We have about five folks involved in different levels of the deployment. They're working with integration on the ITSM side. From that perspective, they've been working on different sides of the fence to get things working together.
Network Automation has replaced our HPNA. The cost of the product was a little bit cheaper than what we paid for the HP product, which is now Micro Focus. The return on investment is not huge, but our trust in working with the vendor is big because with the changeover and HPE selling off those assets to Micro Focus, we had concerns about the stability or longevity of the network automation tools.

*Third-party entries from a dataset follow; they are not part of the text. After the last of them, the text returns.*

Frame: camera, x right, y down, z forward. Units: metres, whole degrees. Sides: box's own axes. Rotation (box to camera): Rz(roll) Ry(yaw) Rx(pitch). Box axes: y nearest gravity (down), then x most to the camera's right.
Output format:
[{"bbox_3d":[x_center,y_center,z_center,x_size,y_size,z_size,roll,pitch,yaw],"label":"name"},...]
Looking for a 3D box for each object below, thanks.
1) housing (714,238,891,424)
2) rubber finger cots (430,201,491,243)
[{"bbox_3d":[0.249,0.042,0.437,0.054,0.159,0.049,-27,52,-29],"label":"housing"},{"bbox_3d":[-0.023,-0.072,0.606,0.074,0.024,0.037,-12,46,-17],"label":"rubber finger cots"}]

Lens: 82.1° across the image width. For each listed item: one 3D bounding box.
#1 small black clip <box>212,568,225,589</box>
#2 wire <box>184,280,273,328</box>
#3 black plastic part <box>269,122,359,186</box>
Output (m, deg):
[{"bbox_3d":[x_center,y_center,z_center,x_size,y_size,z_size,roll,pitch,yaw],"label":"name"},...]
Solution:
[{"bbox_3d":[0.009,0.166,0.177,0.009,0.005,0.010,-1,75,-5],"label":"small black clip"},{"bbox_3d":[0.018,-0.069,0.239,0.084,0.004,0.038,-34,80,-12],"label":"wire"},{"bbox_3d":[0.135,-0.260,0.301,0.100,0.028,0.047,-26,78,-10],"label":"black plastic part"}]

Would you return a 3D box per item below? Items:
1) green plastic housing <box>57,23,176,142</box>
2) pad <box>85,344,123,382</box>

There's a fee for the licenses themselves, per contract, and then we have a yearly licensing fee that's many thousands of dollars. But that's not just for TrueSight, that's also for support for ITSM, Atrium Orchestrator, BBNA, and other BMC tools in the environment. We have to support more than just TrueSight in that space. It's a package deal from a support perspective. From a licensing perspective, when we get a contract in we size the contract, do quotes from the contract, and then we engage BMC to say, “This is how many additional licenses we're going to need as a function of that contract.” Then we do the numbers thing. But we've actually dumped a lot of money. I think recently it was about $174,000. But again, it depends on the contract, it depends on what we're dealing with. It's been many thousands of dollars.

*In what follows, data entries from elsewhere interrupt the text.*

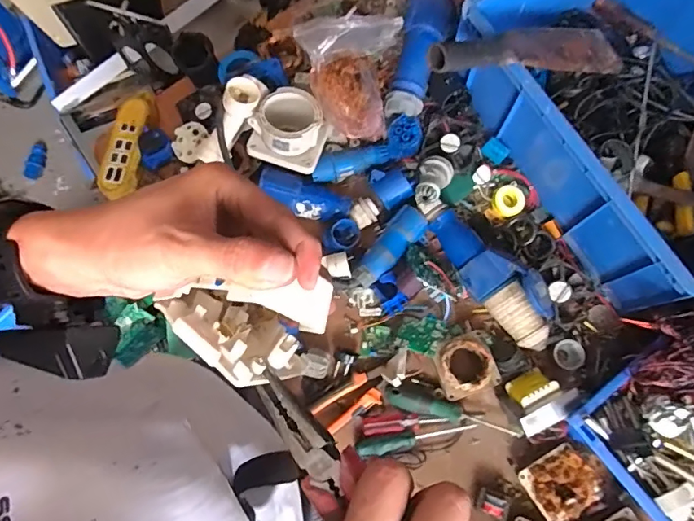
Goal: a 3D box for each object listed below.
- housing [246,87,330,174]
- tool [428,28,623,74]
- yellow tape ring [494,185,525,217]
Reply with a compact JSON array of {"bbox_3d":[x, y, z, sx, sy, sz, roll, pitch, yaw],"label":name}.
[{"bbox_3d":[-0.088,-0.199,0.720,0.104,0.078,0.109,13,77,5],"label":"housing"},{"bbox_3d":[0.261,-0.286,0.671,0.374,0.034,0.074,-16,74,-31],"label":"tool"},{"bbox_3d":[0.252,-0.092,0.755,0.047,0.009,0.047,-1,88,14],"label":"yellow tape ring"}]

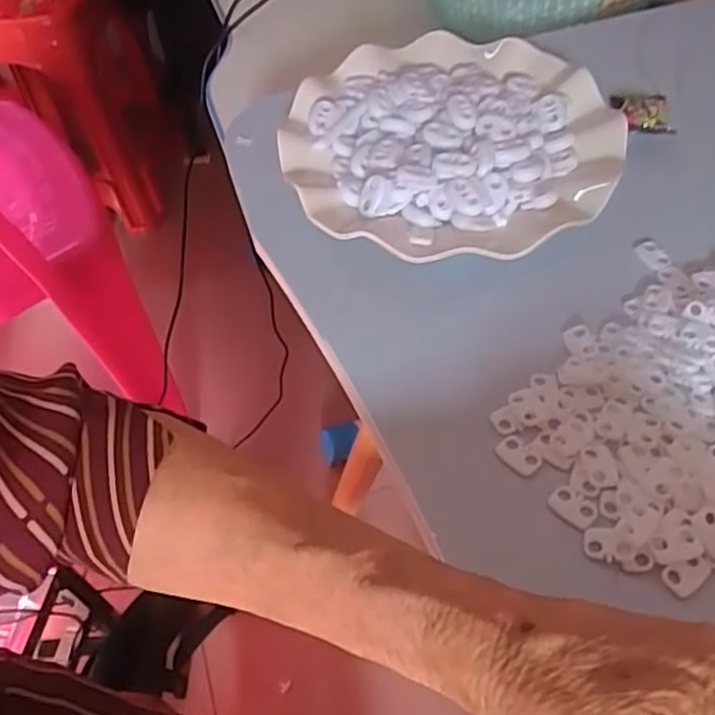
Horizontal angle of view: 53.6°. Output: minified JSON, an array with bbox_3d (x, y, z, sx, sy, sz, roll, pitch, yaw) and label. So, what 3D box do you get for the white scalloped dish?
[{"bbox_3d":[0.050,-0.115,0.379,0.170,0.030,0.169,-3,51,4],"label":"white scalloped dish"}]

We looked at various tools. For example, we looked at CA, which was bought out by another company. We looked at some CA monitoring tools because they're being used out of our head office, but we found that the Entuity/BMC solution was preferable for various reasons.

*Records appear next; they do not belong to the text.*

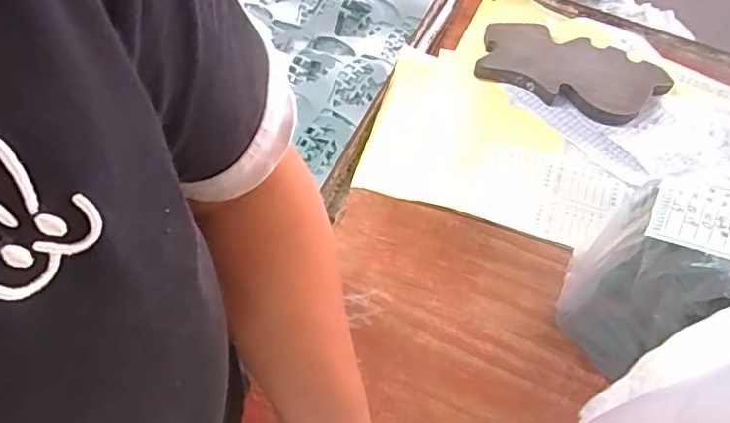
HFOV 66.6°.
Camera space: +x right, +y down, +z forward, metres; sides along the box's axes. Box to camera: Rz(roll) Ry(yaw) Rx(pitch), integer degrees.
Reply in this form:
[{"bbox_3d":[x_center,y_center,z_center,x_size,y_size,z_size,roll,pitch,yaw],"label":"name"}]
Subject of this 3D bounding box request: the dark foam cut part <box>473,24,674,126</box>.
[{"bbox_3d":[0.237,-0.162,0.645,0.205,0.030,0.094,23,64,12],"label":"dark foam cut part"}]

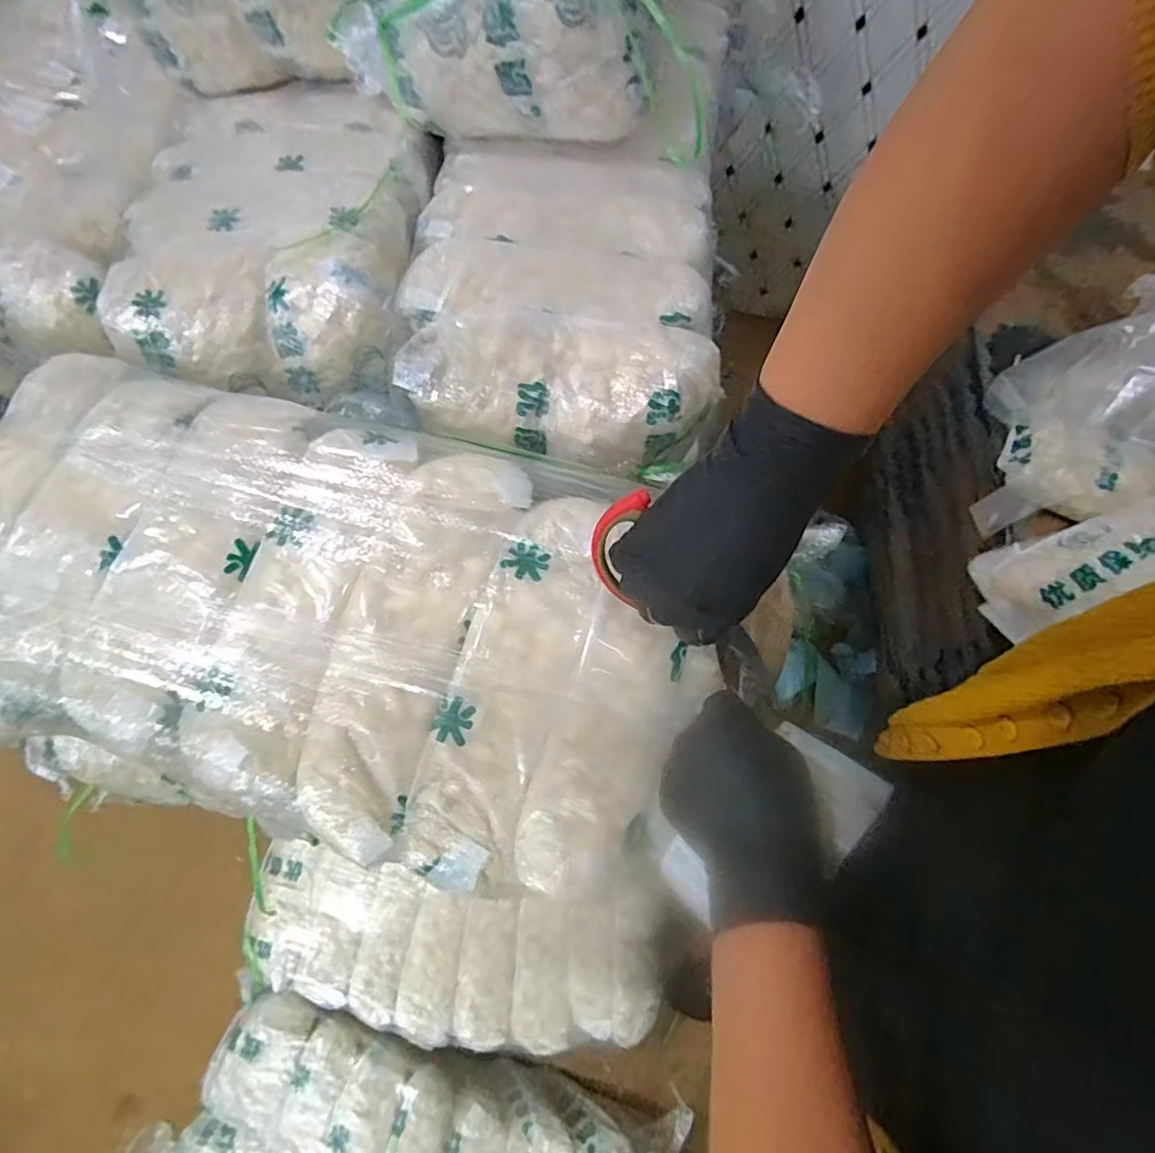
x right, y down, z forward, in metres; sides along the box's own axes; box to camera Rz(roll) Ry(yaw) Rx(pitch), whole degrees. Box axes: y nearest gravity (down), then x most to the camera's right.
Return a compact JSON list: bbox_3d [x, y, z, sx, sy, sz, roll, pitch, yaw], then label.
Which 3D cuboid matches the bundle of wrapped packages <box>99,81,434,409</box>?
[{"bbox_3d":[-0.284,-0.328,0.563,0.265,0.095,0.326,2,65,-1],"label":"bundle of wrapped packages"}]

My advice would be to holistically look, at a macro level, at all the tools you're using in your environment. If you're already using some BMC tools, there's a compelling argument to using TrueSight because of the opportunities for integration of those products.
The biggest lesson that we've learned using Network Automation is that change is painful. We were using HPNA for a long time, and we had built toolsets around that. Some products have functionality that's better than others, and it's a matter of tracking that and making sure that you understand the toolset prior to deployment.
We have deployed TrueSight in our Dev, Staging, and Prod environments but we're not using it fully yet. We're still using BPPM in production at this time.
Regarding the solution's capabilities in analyzing and fixing security vulnerabilities through patching or configuration changes, we don't have that tool suite deployed. TrueSight isn't really meant for that from a security perspective. It's really performance-monitoring that we're leveraging at this time. We didn't buy any of the add-on pieces for security monitoring.
We're a managed security services shop. Our clientele is mostly government-based. We keep getting contracts. We've got five bids underway right now. As the bids expand and we win more business, we deploy into the environment. As we deploy into the environment, we have a need for more licensing. That's typically how we've handled things in the past. We are growing the service and growing the business based on the number of contracts that we get in-house. The more contracts we win, the more business BMC gets, and everyone's happy at the end of the day.
I would rate Network Automation at seven out of ten. It's a good product, it's relatively stable, but we have seen some issues, stability-wise, with the server. We have to stay on top of that, make sure we're monitoring it, to make sure it's doing what it's supposed to do. The interface is a little clunky at times, but it works well for what it does. From a configuration management perspective, it's excellent. It really does a good job there.
As I said, I'd like to see tighter integration with Entuity. Because Entuity is doing that monitoring already for the endpoint devices, I'd like to see a little more collaboration between those teams. That would allow me to give higher marks.